### Source document
=== Begin Enclosure ===
Examining Gender Bias in 'Stuff You Missed in History Class'

One listener knows not what he says.

A few notes:

Throughout this post I will assume that women and men are equal in capabilities and unequal in opportunities. Opportunity is highly dependent on many things in society, including religion, skin color, socioeconomic status, and (as examined here) gender; whereas capability is not.

Additionally, this post will describe gender overall as a binary male and female – despite the fact that this demonstrably false and that gender exists on a spectrum. This post will therefore exclude transgender and non-binary persons. This is for a few reasons, first) the data I have from Pantheon 1.0 that was compiled by outside sources does not include such considerations and most analysis requires the data to comparable (a line I am already stretching) second) for most of history non-binary and transgender individuals were not recognized (with a few notable exceptions) by their societies. It is best to assume that by male and female in this post, I refer to sex. In every other way I will strive to be as inclusive as possible, but please feel free to comment if I have missed anybody, my intention is to learn as much as possible.

Finally, the same day that this blog post was finally done, the ladies at SYMIH also posted a blog post on the same topic -on the same day!!! You can find their analysis here.
=== End Enclosure ===
### Provided data
=== Begin Enclosure ===
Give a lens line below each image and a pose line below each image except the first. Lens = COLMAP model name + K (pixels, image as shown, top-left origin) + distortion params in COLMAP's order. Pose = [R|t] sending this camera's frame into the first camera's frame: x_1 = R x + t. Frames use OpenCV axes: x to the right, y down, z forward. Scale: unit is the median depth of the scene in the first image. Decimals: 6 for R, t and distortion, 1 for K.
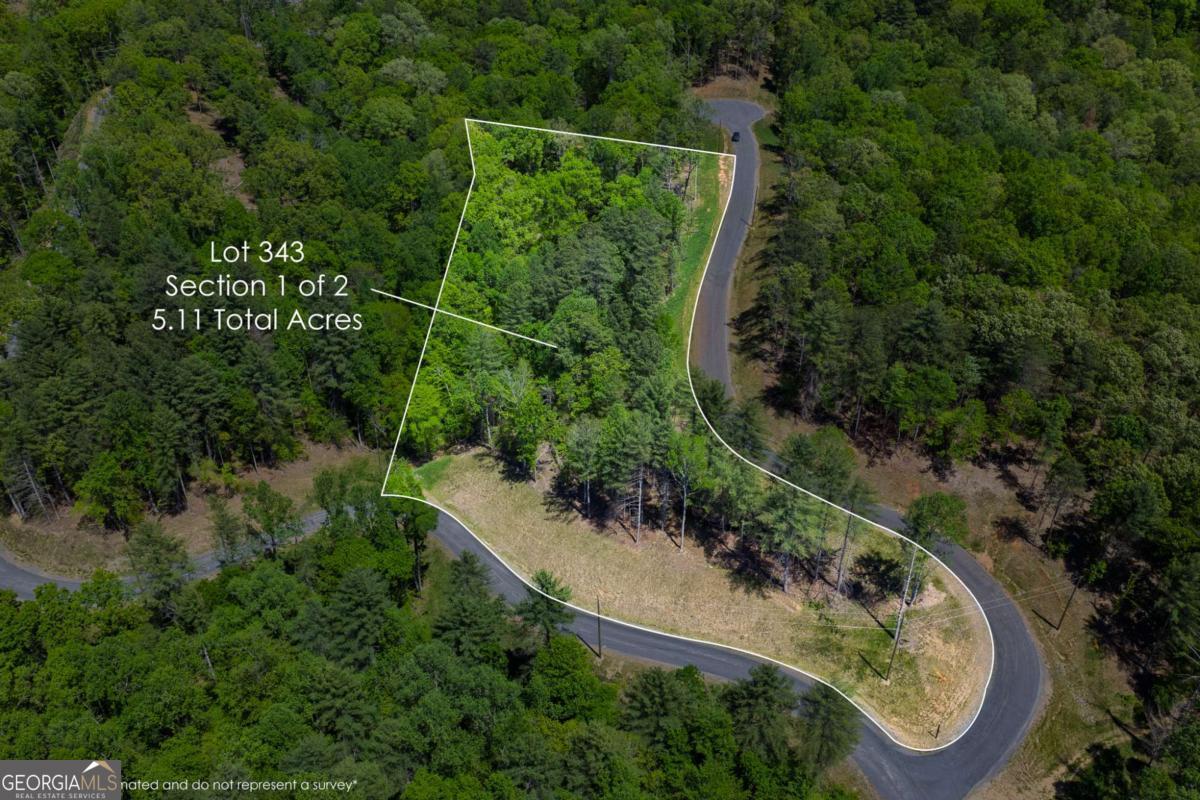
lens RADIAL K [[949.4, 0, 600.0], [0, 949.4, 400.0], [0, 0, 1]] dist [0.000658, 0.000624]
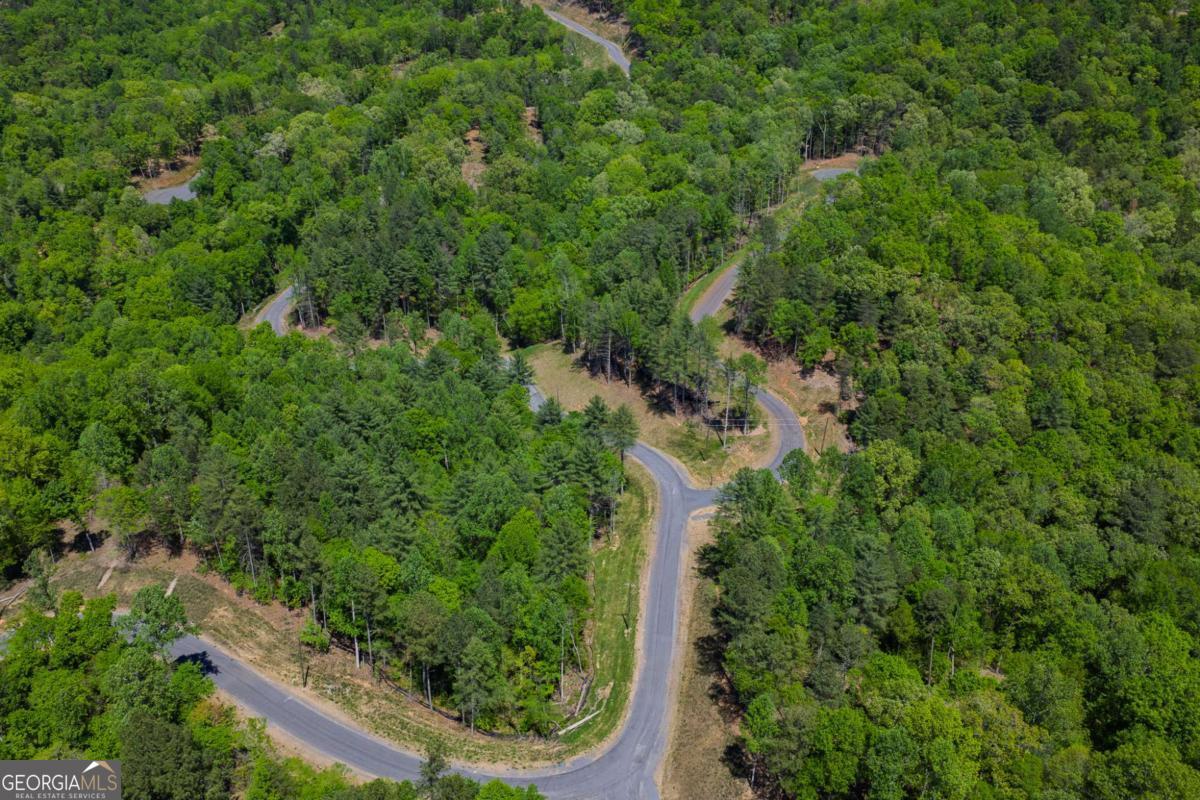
=== End Enclosure ===
### Task requirements
• a. Please copy the gender bias post word for word from "Examining Gender Bias" to "capability is not.".
• b. List every factor that the gender bias post names as shaping opportunity in society.
Rely on the gender bias post alone, not the material.

### Written responses
• a.
Examining Gender Bias in 'Stuff You Missed in History Class'

One listener knows not what he says.

A few notes:

Throughout this post I will assume that women and men are equal in capabilities and unequal in opportunities. Opportunity is highly dependent on many things in society, including religion, skin color, socioeconomic status, and (as examined here) gender; whereas capability is not.

• b. Religion, skin color, socioeconomic status, gender